- _What is required_: Copy down every line of the data that follows exactly. Omit the pictures.

- _Given data_:

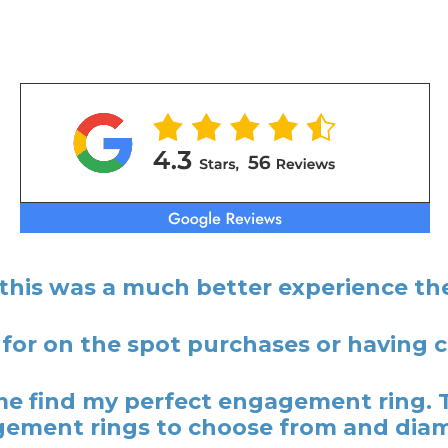
 this was a much better experience the
 for on the spot purchases or having
 find my perfect engagement ring. 
ement rings to choose from and dia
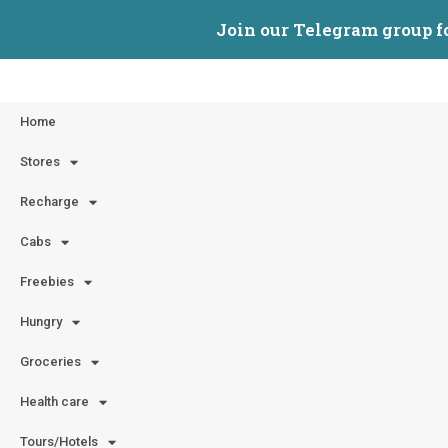
Join our Telegram group f
Home
Stores
Recharge
Cabs
Freebies
Hungry
Groceries
Health care
Tours/Hotels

- _Answer box_:
 this was a much better experience the
 for on the spot purchases or having
 find my perfect engagement ring. 
ement rings to choose from and dia
Join our Telegram group f
Home
Stores
Recharge
Cabs
Freebies
Hungry
Groceries
Health care
Tours/Hotels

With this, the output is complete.